How close was your prediction?
Well done — mass stays constant is the key insight here.
Remember: mass never changes location to location. Weight = m × g.
Using W = m × g, calculate the weight of a 60 kg student on each planet/moon. Gravitational field strengths: Earth 9.8, Moon 1.6, Mars 3.7, Venus 8.9, Jupiter 24.8 N/kg.
| Location | g (N/kg) | Mass (kg) | Weight (N) |
|---|---|---|---|
| Earth | 9.8 | 60 | |
| Moon | 1.6 | 60 | |
| Mars | 3.7 | 60 | |
| Venus | 8.9 | 60 | |
| Jupiter | 24.8 | 60 |
Classify each item or instrument below as measuring/relating to Mass (M), Weight (W), or Both (B). Give a one-line reason.
| Item | M, W, or B? | Reason |
|---|---|---|
| A balance scale | ||
| A spring scale (Newton meter) | ||
| The reading on a bathroom scale | ||
| "My backpack is 5 kg" | ||
| "The skydiver pulled 700 N on their harness" | ||
| The gravitational pull on the Moon | ||
| "I weigh 60 kg" (casual speech) | ||
| An astronaut's body after returning from orbit |
Q1. A person has a mass of 70 kg on Earth (g ≈ 9.8 N/kg). (a) What is their weight on Earth? (b) What is their mass on the Moon? (c) What would their weight be on the Moon (g ≈ 1.6 N/kg)? (3 marks)
Q2. Explain the difference between mass and weight. Why is this distinction important? (3 marks)
Q3. Why do astronauts feel "weightless" in the International Space Station even though Earth's gravity still reaches that altitude? (3 marks)
Answers
▾MCQ 1
C — W = m × g = 60 × 9.8 = 588 N. Weight is in Newtons not kilograms (D is wrong units). 60 N would only be correct if g were 1 N/kg.
MCQ 2
C — A balance scale compares masses using known weights on both sides. It works anywhere because both sides experience the same gravity, so the ratio is always correct. A spring scale (Newton meter) measures weight force, which changes location to location.
MCQ 3
D — Mass is the amount of matter in the astronaut's body and never changes regardless of location. Her weight would be less on Mars, but not her mass.
MCQ 4
C — Both the ISS and the astronauts are in continuous free fall around Earth. Since everything falls at the same rate, there is no sensation of weight relative to the station. Gravity is still ~90% as strong at that altitude as on Earth's surface.
MCQ 5
C — Weight is a force and is measured in Newtons. Kilograms measure mass. Grams are a unit of mass. Pascals measure pressure.
Short Answer 1
Model answer: (a) W = 70 × 9.8 = 686 N. (b) Mass on Moon = 70 kg (mass never changes). (c) W = 70 × 1.6 = 112 N.
Short Answer 2
Model answer: Mass is the amount of matter in an object (measured in kg) and never changes. Weight is the gravitational force acting on that mass (measured in N) and changes with location. The distinction matters because weight depends on where you are — a 70 kg person weighs 686 N on Earth but only 112 N on the Moon, and understanding this is essential for space exploration, engineering and comparing measurements across different planets.
Short Answer 3
Model answer: Gravity at the ISS altitude (~400 km) is still about 90% as strong as on Earth's surface, so "no gravity" is a myth. Astronauts feel weightless because the ISS is in continuous free fall around Earth — it falls toward Earth but travels sideways so fast that it keeps missing the planet (orbital motion). Both the astronauts and the station fall at exactly the same rate, so relative to each other there is no sensation of being pulled down — they appear to float.

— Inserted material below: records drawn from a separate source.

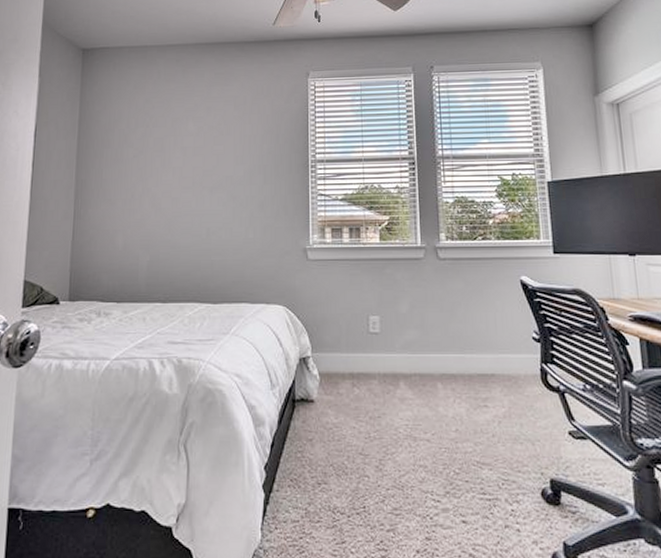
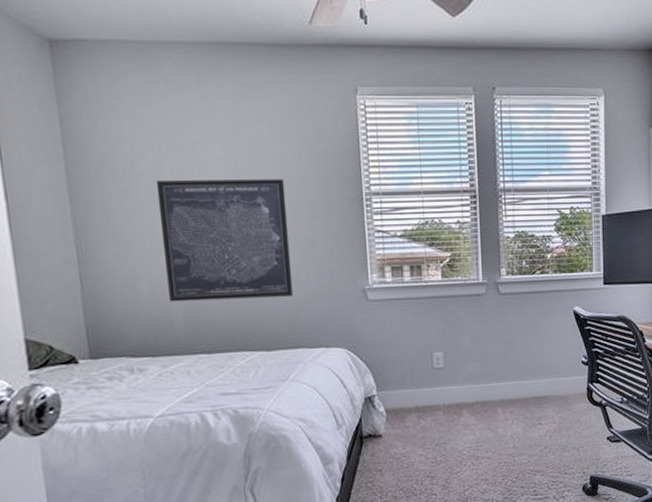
wall art: none [138,149,242,254] -> present [155,179,294,302]

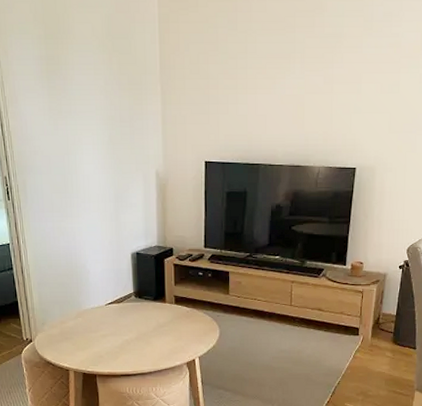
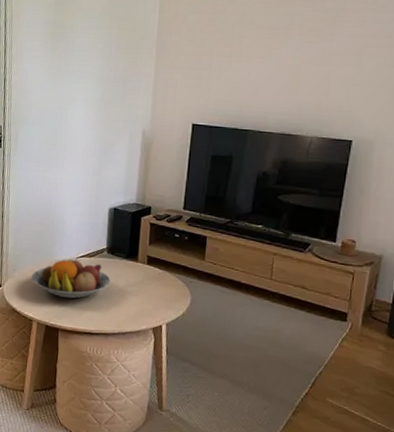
fruit bowl: none [61,304,141,346] -> present [31,257,111,299]

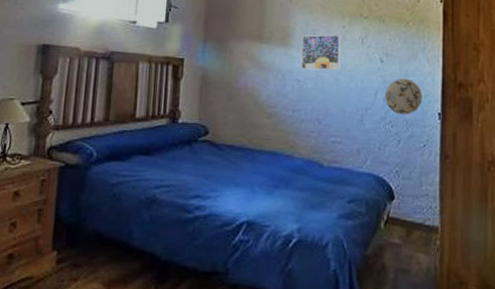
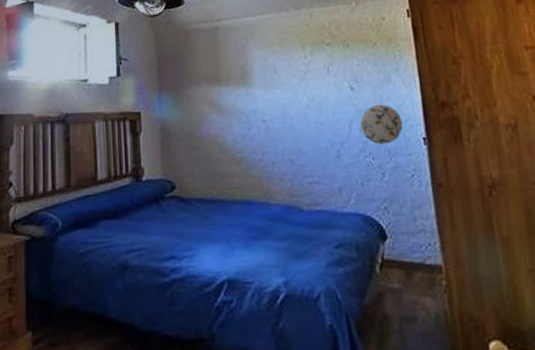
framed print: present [300,34,341,71] -> none [261,66,308,108]

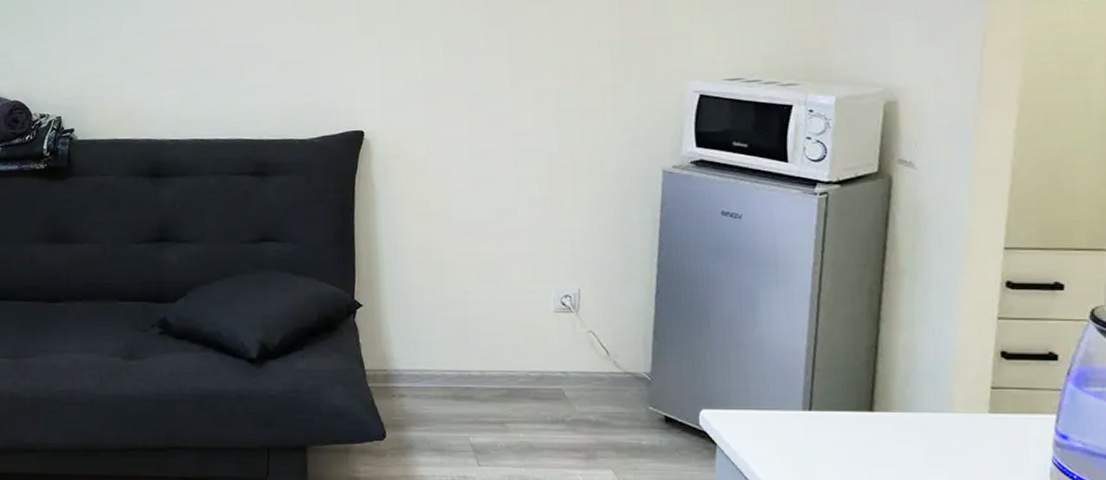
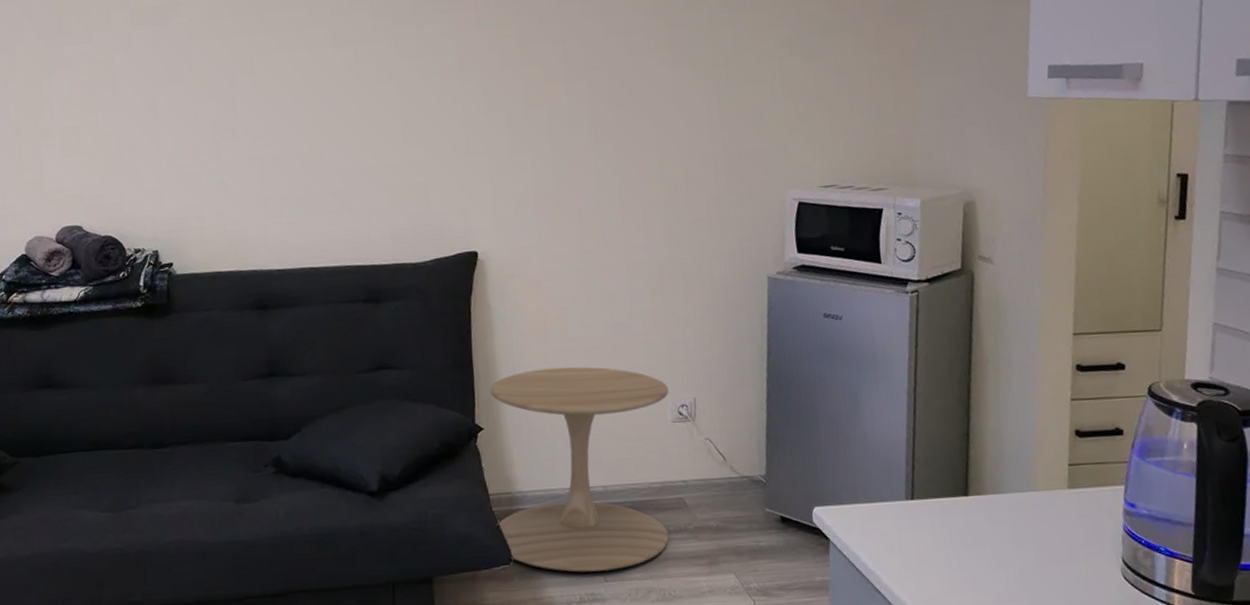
side table: none [370,249,552,455] -> present [490,366,669,572]

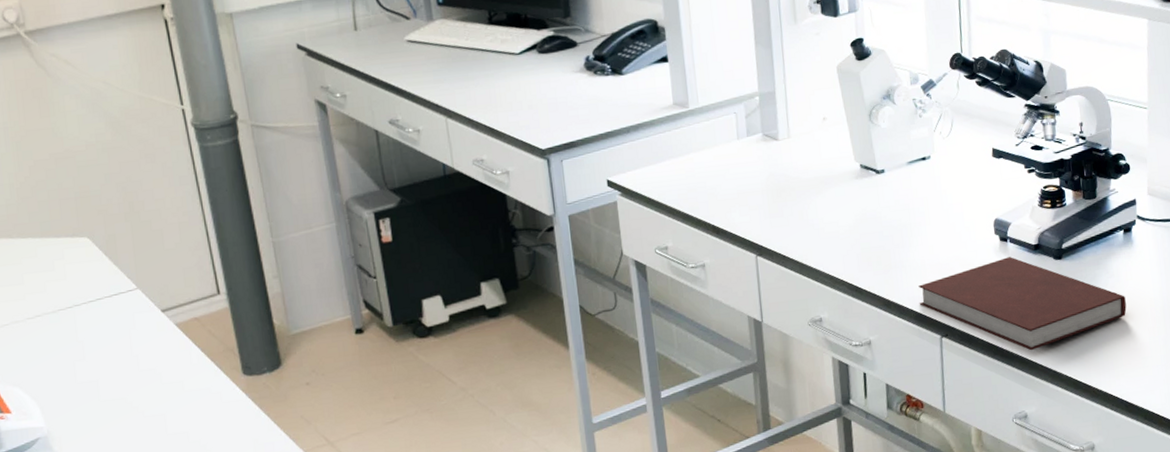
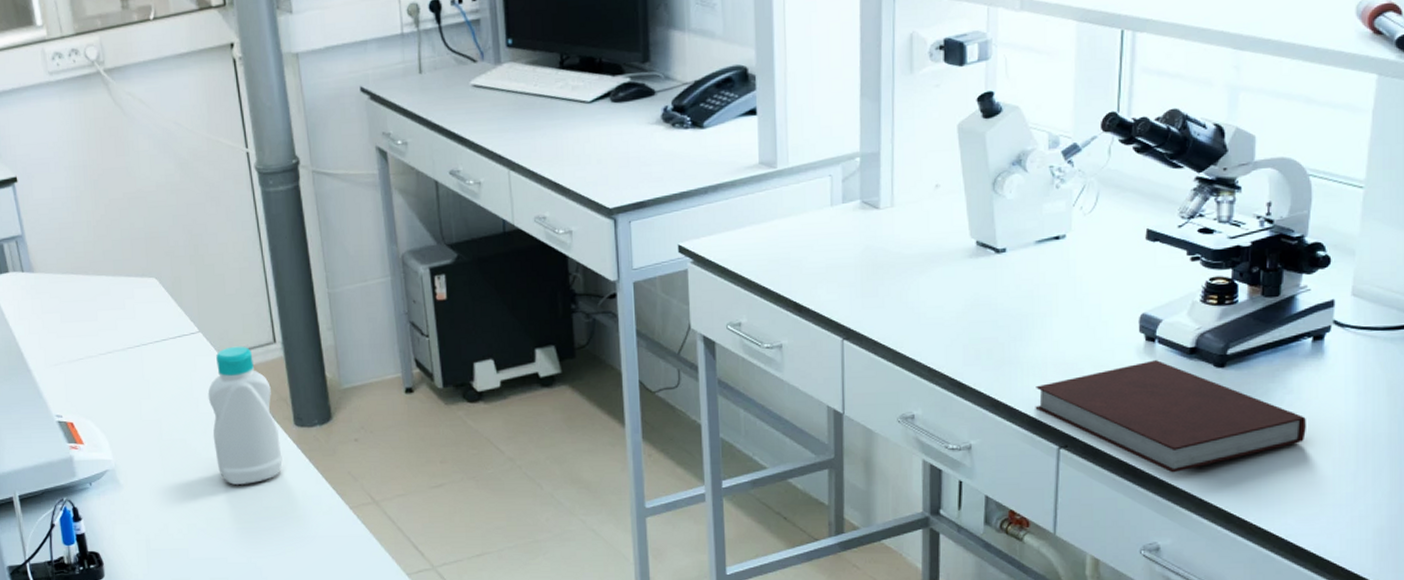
bottle: none [149,299,232,440] -> present [208,346,283,485]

The hook at the start of this lesson asked: bathroom scales display kilograms — but they're actually measuring a force. So are they measuring mass or weight? Now you know the answer — and it's a surprisingly sneaky trick!
Explain what the bathroom scales are really measuring, and why they'd give a wrong reading if you took them to the Moon. Use the words mass, weight and gravitational field strength in your response.
- Mass (kg) = amount of matter — never changes. Weight (N) = gravitational force = m × g — changes with location.
- On Earth g ≈ 9.8 N/kg; Moon ≈ 1.6; Mars ≈ 3.7 — same mass, very different weights on each.
- Astronauts feel "weightless" in orbit because they are in continuous free fall — gravity still acts on them.